17.5.07

Premières pages du roman

C’était avant. Parfois le soir nous allions nous percher sur la falaise et regardions le soleil se noyer. Loin, là-bas, il touchait les vagues et hurlait de toutes ses couleurs rouges. Terrible. Mais je ne le lâchais pas. Patricia se foutait de moi. Je le fixais encore et encore. « Ne regarde pas, idiot, tu veux finir aveugle ?» Je continuais jusqu’à en avoir mal. Après je le tenais. Il m’obéissait, le soleil. Je le posais sur sa peau. Je le faisais danser à nos pieds. Et si je fermais les paupières, il flottait dedans, prisonnier. Alors je serrais Patricia et lui disais qu’il fallait qu’elle comprenne. Qu’avec le soleil je devais être un peu voleur de feu et que si cela la consolait elle n’avait qu’à m’embrasser. Elle le faisait, posait ses lèvres sur mes yeux et riait. C’est ce que je voulais. Son rire. Son rire qui écartait mes cauchemars et mettait en fuite toutes les pieuvres du ciel. Ce rire de soie dont je croyais qu’il suffirait à dérober au temps nos désirs et nos âmes, en plus de tous nos secrets. Mais non c’est raté. Patricia s’est évanouie. Deux années déjà qu’elle est partie. Deux années sans respirer.

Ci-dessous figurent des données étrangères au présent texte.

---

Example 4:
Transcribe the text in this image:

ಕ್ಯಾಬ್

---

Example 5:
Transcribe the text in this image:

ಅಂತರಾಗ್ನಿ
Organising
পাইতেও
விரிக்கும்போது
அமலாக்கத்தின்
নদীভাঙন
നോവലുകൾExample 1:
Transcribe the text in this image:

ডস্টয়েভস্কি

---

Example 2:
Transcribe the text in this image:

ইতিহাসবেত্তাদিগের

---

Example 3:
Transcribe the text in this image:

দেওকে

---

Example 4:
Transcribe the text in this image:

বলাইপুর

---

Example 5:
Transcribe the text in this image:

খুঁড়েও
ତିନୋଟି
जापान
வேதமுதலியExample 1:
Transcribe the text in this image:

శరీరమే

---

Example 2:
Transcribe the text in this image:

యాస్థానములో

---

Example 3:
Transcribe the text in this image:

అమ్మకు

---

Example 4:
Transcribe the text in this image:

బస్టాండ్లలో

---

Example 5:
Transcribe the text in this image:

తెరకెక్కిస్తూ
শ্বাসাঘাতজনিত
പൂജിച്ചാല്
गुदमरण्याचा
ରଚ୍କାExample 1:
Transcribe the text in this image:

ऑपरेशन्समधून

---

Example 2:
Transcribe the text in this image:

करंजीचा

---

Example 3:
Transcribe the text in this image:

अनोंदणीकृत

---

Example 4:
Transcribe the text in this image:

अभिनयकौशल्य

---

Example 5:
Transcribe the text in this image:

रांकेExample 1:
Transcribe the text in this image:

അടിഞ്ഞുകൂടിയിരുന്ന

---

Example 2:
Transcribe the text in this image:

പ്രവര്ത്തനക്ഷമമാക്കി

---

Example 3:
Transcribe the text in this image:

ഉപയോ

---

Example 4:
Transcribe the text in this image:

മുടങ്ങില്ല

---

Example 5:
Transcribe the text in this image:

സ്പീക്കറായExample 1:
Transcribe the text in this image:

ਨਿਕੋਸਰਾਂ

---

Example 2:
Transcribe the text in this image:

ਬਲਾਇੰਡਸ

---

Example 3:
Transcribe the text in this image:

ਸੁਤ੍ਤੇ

Voilà trois jours et trois nuits que nous sommes partis du port. Et c’est seulement maintenant que je commence à remplir ce livre de bord. Celui du Morpho. On raconte parfois que lorsque la vie repart elle claque du fouet. Je ne crois pas. Les voyages, les vrais, ne font pas de bruit. Ils s’approchent en silence. Ils vous emportent avec caresses et sans avertir. Et quand ils font mal il est déjà trop tard. C’est peut-être ce qui m’arrive, avec les gosses? Ce n’est qu’à présent que je sais que nous avons été enlevés au monde. Je suis bien forcé. Je vois bien que plus rien, même pas le temps, ne nous retient.

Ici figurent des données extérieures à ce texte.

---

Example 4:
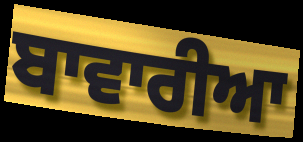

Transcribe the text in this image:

ਬਾਵਾਰੀਆ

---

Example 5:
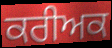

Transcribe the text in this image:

ਕਰੀਅਕ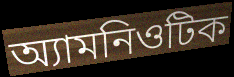
অ্যামনিওটিকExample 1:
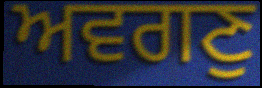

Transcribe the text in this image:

ਅਵਗਣੁ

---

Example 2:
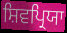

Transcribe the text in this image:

ਸ਼ਿਵਪ੍ਰਿਯਾ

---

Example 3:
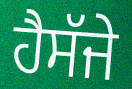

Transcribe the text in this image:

ਹੈਸੱਜੇ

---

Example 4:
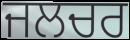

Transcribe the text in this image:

ਜਲਚਰ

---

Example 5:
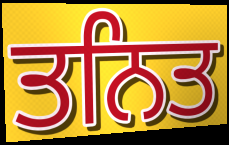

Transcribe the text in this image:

ਤਨਿਤ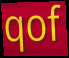
qof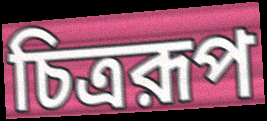
চিত্ররূপ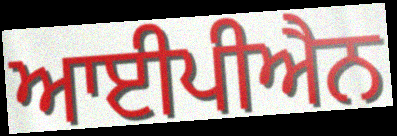
ਆਈਪੀਐਨ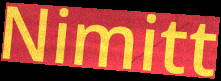
Nimitt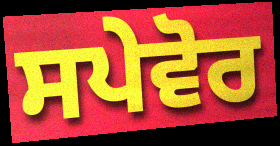
ਸਪੇਵੋਰ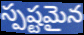
స్పష్టమైన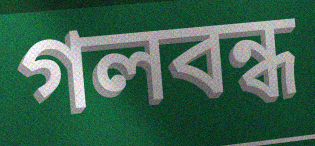
গলবন্ধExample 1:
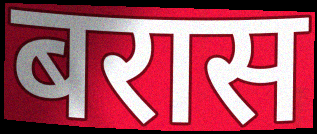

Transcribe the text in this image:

बरास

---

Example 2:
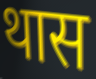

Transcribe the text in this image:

थास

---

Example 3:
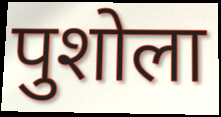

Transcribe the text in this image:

पुशोला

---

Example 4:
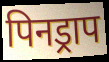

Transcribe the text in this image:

पिनड्राप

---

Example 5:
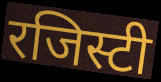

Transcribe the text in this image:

रजिस्टीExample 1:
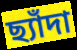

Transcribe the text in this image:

ছ্যাঁদা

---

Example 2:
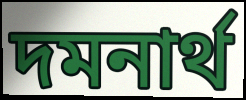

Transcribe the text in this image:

দমনার্থ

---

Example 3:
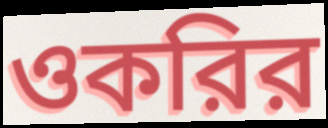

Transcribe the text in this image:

ওকরির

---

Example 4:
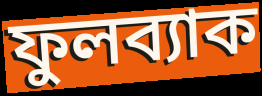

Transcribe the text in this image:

ফুলব্যাক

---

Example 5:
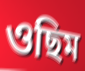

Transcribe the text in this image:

ওছিম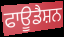
ਫਾਊਡੈਸ਼ਨ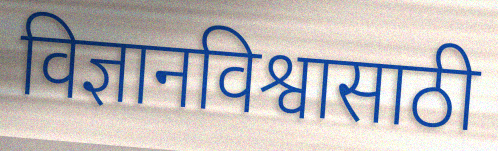
विज्ञानविश्वासाठी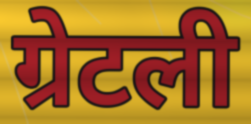
ग्रेटली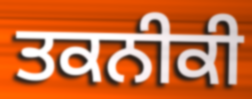
ਤਕਨੀਕੀ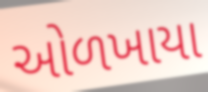
ઓળખાયાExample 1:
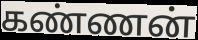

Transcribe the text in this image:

கண்ணன்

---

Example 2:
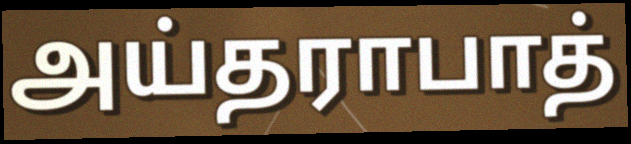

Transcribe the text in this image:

அய்தராபாத்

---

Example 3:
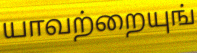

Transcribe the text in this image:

யாவற்றையுங்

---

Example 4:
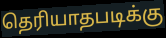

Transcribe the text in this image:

தெரியாதபடிக்கு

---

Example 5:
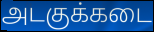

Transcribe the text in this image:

அடகுக்கடை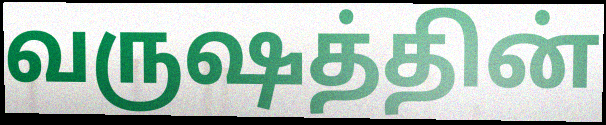
வருஷத்தின்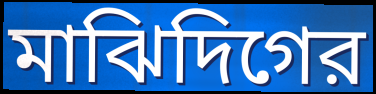
মাঝিদিগের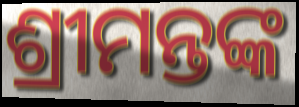
ଶ୍ରୀମନ୍ତଙ୍କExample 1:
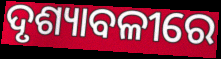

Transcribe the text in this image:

ଦୃଶ୍ୟାବଳୀରେ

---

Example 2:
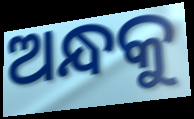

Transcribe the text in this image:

ଅନ୍ଧକୁ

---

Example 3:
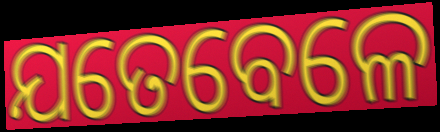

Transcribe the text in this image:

ଯତେବେଳେ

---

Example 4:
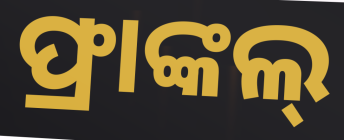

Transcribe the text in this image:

ଫ୍ରାଙ୍କଲ୍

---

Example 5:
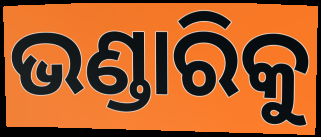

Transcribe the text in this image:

ଭଣ୍ଡାରିକୁ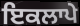
ਇਕਲਾਪੇ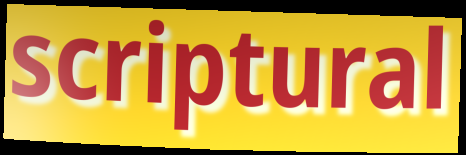
scriptural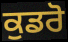
ਕੁਡਰੋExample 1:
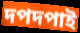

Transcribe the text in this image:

দপদপাই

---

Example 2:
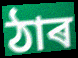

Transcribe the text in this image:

ঠাৰ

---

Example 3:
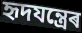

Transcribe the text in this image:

হৃদযন্ত্ৰেৰ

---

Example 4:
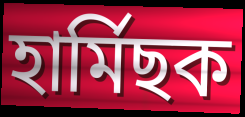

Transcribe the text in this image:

হাৰ্মিছক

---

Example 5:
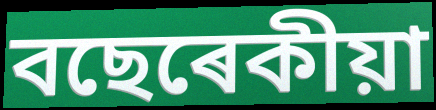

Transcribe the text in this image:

বছেৰেকীয়া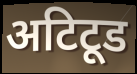
अटिटूड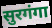
सुरगंगा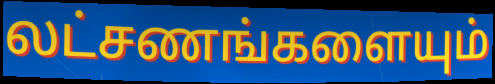
லட்சணங்களையும்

Il y a trois jours. Et si j’étais resté agrippé à ma besogne et emmuré dans mon remords, rien ne serait arrivé. Les gosses ne m’auraient jamais accosté. Mais voilà que je pose mon pinceau et que je lève les yeux. À cause du bruit : des mouettes et des sternes qui se cognent, par-dessus le port. Ah ça, pour gueuler… C’est une mêlée, une bataille en plein ciel. Des coups de becs, les griffes en avant, pour savoir qui bouffera avant les autres. Le cirque de tous les après-midi, lorsque les pêcheurs rendent à la mer tout ce que les hommes n’avalent pas.